I.E. Some_Parent = {
“Childs” : [
{child1},
{child2},
{childN}
],
Rest_Of_Schema
}

My concern with this is about it being future-proof. Say if a lot more data and functionality is needed for Child…then Parent documents could end up being really large and messy. Also, it might just be cleaner to abstract away these two Collections in general.

Normally, (in a RDMS), I wouldn’t of even thought about using option #2. So I’m just wondering if this is an accepted pattern with document stores, MongoDB (and just general non-relational DBMS), and Meteor.

Any insights?

Shouldn’t need multiple subscriptions, you can return 2 cursors from your publication.

Meteor.publish('foo', id => {
  const foos = Foo.find({ _id: id });
  const bars = Bar.find({ parentId: id });
  return [foos, bars];
}); 

As a general rule, if I have a collection of data that I need multiple references to, I’ll store it in another collection. If It’s a 1 to 1 relation, then I’ll just stick it in the parent itself.

If I have to update the child collection, I only want to update it in one place.

Ack…I actually meant returning multiple cursors, not subscriptions.

Mm…I see your points. Makes it easier to just update data in one place for 1:1 relation. Thanks!

If you want the simplest possible solution, then publish-composite will probably be the easiest solution. It won’t be the most performant but works well to get your project off the ground.
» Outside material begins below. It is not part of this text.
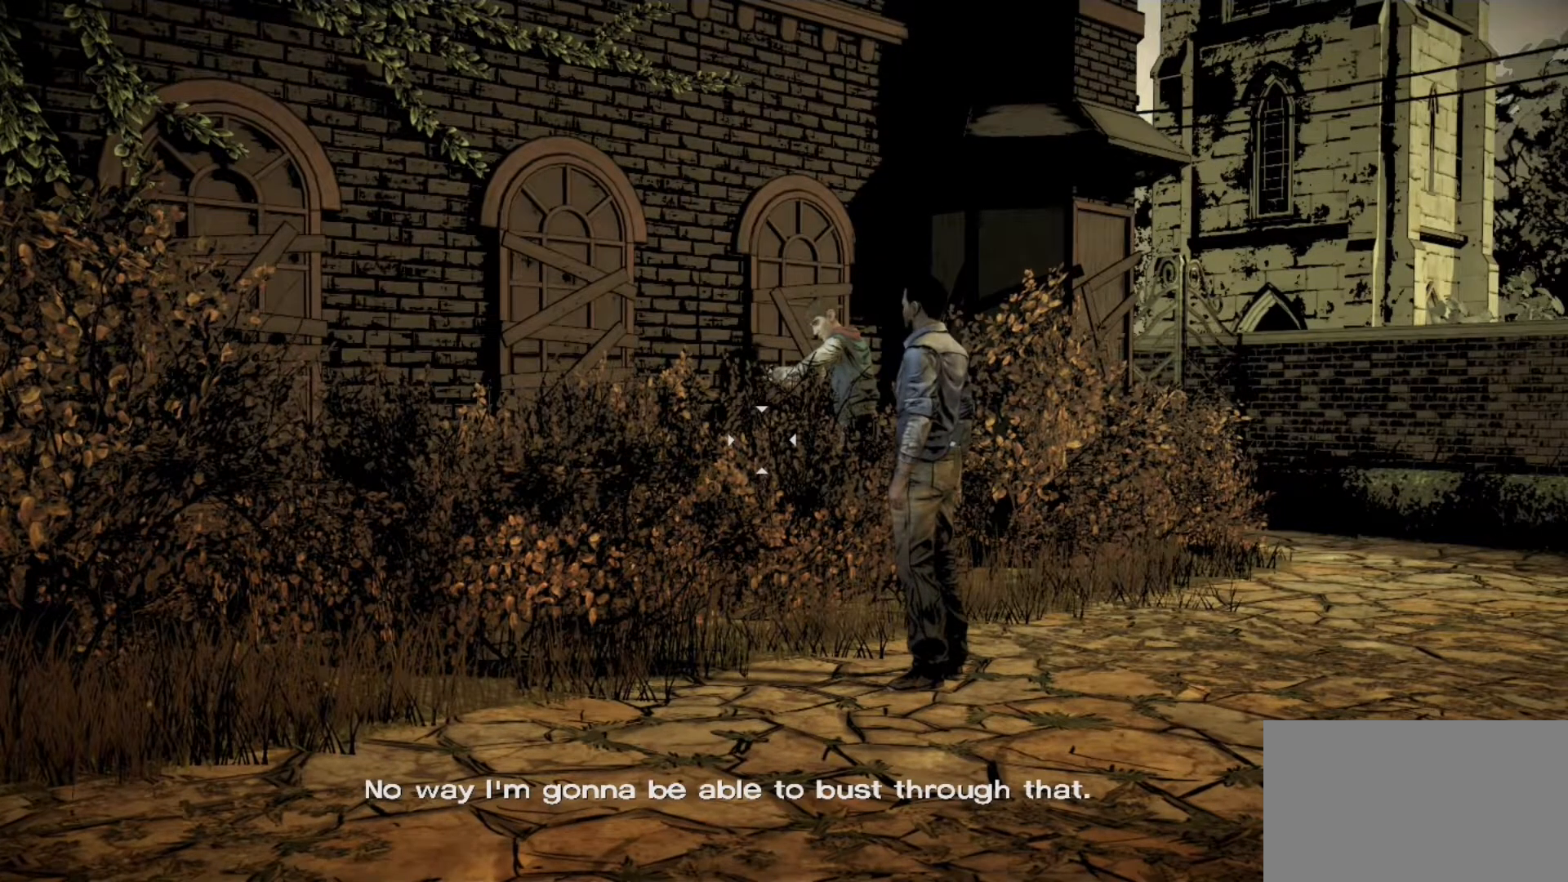
{"keys": [], "mouse": [], "events": []}
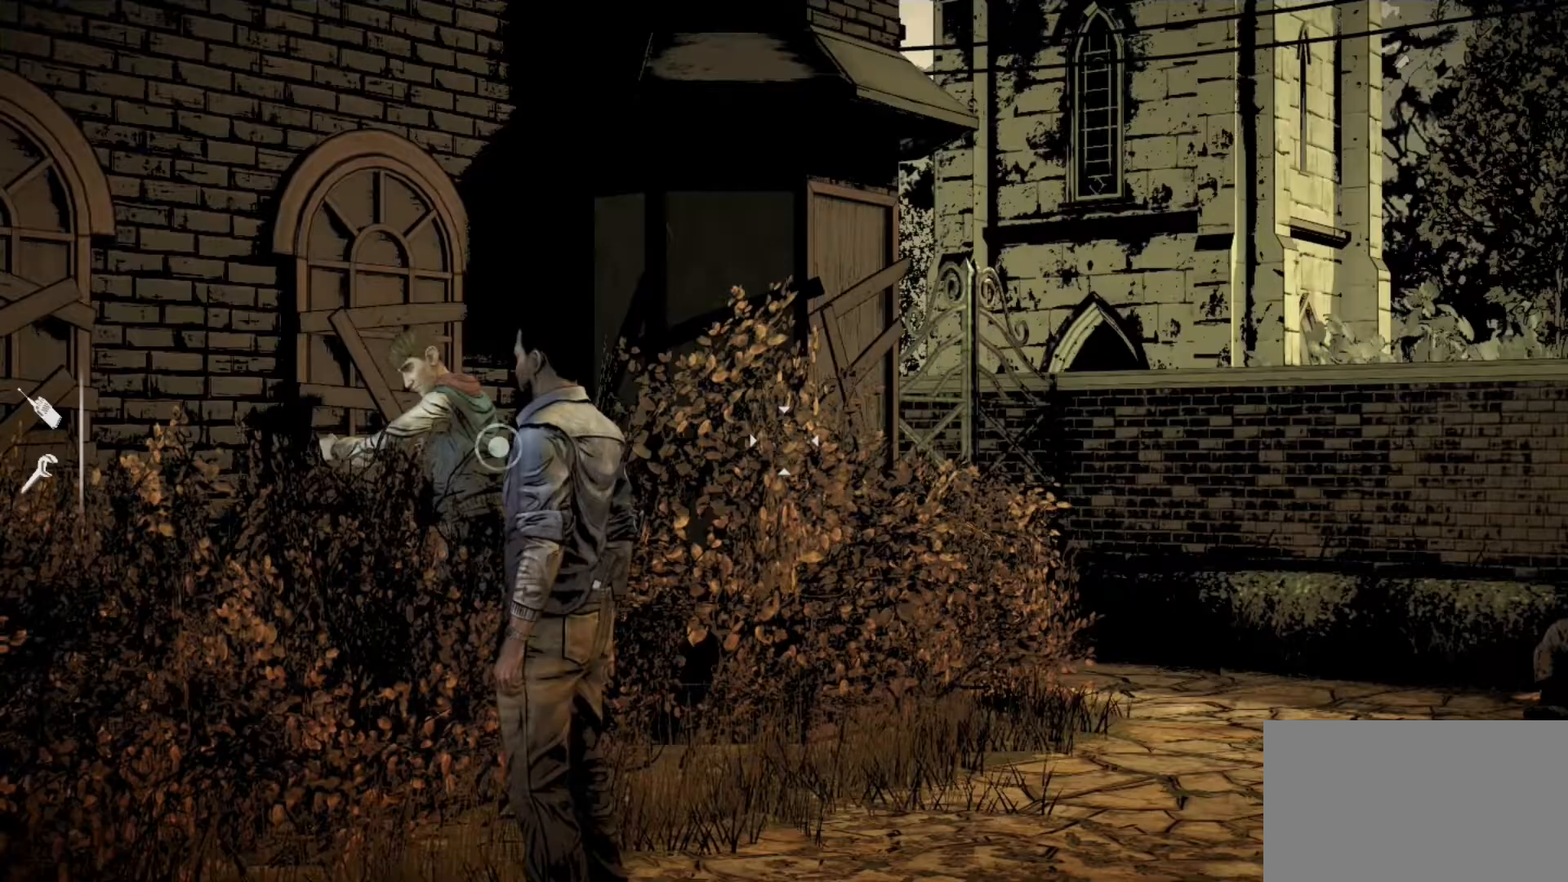
{"keys": [], "mouse": [], "events": []}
If you want a good solution with better performance characteristics, you’ll probably want to set up grapher.

The nested sub-doc is the ‘correct’ way to go about it; they’re referred to as ‘embedded documents.’ That’s what Mongo is optimised for. It’s not a relational DB, it’s not designed to join across collections in the way that an RDB does, although you can do it with aggregate queries, if you really need to.

But yeah, the embedded pattern might feel a bit weird if you’re used to relational, but it’s what Mongo is built for, UNLESS your embedded documents are going to get very large. I believe there’s a 16MB size limit for a single document.

Partially true, but it doesnt mean that you should not flatten your collections to a certain extend. A document store like mongo simply expects that you handle the joining part on the consumer side, meanong your app is responsible for joining up data.

I always take a general rule of thumb. If the nested object represents an entity in my domain model, it earns the right to exist in its own collection. An entity is a thing that can life on its own. For example books and authors. 1 author might have a sub array of books. Is there a need to query books without author? Is there a need to go to a book detail page where other related content might be? (Book has relations on its own).

These questions matter for your database model, because if one of those answers is yes, than you might want to store it as a separate collection.

What I often find myself doing is storing data in a normalized fasion. A framework like apollo helps me fetch all related books whenever I ask for it. Same goes for Minimongo and pub sub, you could simply request an author and subscribe to all related books using an $in selector.

2 Likes

^ yes, good points. The impression I got from OP was that the embedded documents are only ever fetched in the context of the parent. But yes, generally that’s a sensible approach to determining how to model your data.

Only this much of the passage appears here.